Driven harmonic oscillator
A harmonic oscillator is a system in which an object vibrates with a certain amplitude and frequency. In a simple harmonic oscillator the are no extarnal forces, such as friction or driving forces working on the object. Therefore the aplitude and frequency always stay the same.
In a damped harmonic oscillation there are forces (friction) working on the object, they cause the amplitude to decrease until it stops. In real life the ideal situation of a simple harmonic oscillator does not exist. This means that to keep an oscillation going a driving force has to be put in.
Driven harmonic oscillator[✎ edit | edit source]
The restoring force is the force that works on the object towards the equilibrium, and it's directly proportional to the distance from the equilibrium.
- F = -kx, where
F = restoring force, k = spring constant, x = distance from equilibrium
The friction force works in the opposite direction as the movement of the object. To make an object oscillate with a constant amplitude and frequency, the driven force must be as big as the friction force, pointed in the opposite direction.
Examples[✎ edit | edit source]
First a mass hanging on a spring, going up and down. When the object is moving upwards, the driving force is also pointed upwards, and the other way around. The object is making a sinusoidal movement and therefore the driving force is mostly a sinusoidal force.
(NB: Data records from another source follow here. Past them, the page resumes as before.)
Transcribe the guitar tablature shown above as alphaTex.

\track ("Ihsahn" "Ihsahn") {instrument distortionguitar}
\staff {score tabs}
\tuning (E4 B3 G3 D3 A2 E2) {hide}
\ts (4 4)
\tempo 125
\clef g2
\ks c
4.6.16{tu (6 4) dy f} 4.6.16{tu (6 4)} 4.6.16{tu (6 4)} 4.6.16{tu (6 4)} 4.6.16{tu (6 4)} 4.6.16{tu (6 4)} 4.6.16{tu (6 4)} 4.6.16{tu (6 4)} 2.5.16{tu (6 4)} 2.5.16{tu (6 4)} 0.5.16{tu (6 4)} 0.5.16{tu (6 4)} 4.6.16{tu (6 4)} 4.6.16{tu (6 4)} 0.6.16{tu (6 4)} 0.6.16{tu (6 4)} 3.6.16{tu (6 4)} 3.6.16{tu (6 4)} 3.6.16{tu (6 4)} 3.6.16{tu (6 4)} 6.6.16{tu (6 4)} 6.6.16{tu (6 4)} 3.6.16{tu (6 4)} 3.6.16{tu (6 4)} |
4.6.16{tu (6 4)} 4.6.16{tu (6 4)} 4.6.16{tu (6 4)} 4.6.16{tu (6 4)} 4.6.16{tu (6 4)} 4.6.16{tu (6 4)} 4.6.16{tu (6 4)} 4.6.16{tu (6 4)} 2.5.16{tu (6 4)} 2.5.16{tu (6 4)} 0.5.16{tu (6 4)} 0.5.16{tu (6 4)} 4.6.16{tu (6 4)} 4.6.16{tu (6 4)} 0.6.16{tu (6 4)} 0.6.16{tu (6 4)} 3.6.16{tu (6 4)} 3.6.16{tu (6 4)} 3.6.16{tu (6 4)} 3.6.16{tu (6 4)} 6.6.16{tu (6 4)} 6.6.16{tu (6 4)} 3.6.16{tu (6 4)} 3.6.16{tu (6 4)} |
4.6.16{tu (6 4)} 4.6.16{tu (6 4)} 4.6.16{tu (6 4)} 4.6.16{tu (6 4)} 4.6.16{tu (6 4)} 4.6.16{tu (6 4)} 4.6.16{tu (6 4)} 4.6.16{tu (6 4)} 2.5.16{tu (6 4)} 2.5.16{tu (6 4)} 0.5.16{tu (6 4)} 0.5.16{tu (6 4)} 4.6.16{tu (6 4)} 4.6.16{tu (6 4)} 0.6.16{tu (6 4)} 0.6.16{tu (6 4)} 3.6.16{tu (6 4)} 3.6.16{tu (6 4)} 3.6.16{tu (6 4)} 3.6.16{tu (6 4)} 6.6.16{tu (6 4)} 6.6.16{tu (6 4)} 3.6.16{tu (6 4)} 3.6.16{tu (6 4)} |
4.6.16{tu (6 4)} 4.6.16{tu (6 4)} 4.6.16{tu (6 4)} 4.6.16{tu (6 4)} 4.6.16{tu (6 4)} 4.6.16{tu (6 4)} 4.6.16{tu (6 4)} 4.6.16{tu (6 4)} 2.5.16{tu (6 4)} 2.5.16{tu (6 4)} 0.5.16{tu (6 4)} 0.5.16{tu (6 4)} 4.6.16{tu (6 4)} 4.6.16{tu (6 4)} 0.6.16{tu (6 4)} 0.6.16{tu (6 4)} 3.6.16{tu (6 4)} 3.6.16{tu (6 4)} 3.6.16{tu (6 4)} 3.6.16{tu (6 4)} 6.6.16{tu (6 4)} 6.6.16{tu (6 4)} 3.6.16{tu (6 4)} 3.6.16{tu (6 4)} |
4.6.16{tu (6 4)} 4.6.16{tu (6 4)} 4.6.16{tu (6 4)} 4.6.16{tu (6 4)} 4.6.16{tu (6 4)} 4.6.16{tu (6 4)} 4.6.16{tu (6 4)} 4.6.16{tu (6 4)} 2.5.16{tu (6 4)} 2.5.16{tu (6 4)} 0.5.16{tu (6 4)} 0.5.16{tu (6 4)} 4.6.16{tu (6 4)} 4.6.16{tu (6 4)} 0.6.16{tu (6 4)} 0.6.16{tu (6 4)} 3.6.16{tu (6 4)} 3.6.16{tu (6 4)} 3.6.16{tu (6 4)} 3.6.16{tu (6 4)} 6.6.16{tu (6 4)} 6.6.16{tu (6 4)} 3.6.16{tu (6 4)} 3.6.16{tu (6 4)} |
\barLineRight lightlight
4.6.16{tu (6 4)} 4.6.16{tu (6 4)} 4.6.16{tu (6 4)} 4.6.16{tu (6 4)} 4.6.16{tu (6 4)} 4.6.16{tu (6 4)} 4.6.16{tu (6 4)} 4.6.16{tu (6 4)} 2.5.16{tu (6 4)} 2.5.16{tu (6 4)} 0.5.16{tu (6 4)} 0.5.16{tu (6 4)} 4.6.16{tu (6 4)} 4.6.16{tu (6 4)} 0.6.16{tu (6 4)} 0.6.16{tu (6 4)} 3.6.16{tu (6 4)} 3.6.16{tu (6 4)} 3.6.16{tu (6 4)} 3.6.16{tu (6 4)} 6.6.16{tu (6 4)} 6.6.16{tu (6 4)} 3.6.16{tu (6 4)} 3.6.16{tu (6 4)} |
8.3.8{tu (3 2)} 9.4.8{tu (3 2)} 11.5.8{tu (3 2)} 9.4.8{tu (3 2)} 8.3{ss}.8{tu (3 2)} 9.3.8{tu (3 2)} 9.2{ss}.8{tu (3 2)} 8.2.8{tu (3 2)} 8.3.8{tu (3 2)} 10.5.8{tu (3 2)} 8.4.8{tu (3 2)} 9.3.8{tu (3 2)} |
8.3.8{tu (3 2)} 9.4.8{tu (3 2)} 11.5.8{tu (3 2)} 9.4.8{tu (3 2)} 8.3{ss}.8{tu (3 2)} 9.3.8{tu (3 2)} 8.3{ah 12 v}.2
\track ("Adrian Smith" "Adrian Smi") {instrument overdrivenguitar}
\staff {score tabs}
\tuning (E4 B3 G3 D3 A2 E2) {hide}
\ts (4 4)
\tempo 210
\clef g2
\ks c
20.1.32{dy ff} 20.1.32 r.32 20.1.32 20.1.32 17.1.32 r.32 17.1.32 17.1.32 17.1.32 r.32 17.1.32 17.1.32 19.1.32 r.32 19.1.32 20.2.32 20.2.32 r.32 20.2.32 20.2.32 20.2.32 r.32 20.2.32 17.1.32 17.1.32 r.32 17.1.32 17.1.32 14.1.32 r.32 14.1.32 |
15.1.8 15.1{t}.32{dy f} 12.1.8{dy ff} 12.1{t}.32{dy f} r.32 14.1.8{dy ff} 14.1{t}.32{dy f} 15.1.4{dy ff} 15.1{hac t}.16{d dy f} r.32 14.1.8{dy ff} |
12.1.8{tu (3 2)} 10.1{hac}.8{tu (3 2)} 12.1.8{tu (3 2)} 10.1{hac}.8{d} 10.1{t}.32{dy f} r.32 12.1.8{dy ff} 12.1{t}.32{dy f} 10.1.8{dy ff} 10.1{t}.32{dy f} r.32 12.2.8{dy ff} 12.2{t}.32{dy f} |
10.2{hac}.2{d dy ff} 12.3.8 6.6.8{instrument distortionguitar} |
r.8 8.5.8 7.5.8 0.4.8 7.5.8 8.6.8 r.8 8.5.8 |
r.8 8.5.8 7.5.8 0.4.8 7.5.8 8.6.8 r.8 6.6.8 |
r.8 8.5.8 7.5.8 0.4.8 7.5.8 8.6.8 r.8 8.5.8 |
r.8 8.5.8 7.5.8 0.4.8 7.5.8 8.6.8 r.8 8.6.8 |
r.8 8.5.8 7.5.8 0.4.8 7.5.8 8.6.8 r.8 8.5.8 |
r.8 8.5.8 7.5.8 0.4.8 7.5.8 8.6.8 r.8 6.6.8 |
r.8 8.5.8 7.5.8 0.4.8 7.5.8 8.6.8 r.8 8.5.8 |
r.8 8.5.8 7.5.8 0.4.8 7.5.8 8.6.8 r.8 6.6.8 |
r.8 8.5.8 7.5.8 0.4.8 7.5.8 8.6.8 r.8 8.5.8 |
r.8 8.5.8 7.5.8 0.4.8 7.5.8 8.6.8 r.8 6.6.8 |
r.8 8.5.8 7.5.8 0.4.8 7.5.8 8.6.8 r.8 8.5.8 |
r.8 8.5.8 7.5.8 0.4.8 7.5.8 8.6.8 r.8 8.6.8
Another example is an electrical oscillator. For example a subwoofer. If a subwoofer is making a sound with a constant frequency, the membrane is making a harmonic oscillation. In this case the driving force is a magnetic field caused by a coil. Electric current is going back and forwards inside the coil with an adjustable frequency. The membrane of the subwoofer is pulled towards that coil and pushed away from the coil with the same frequency as the electric current.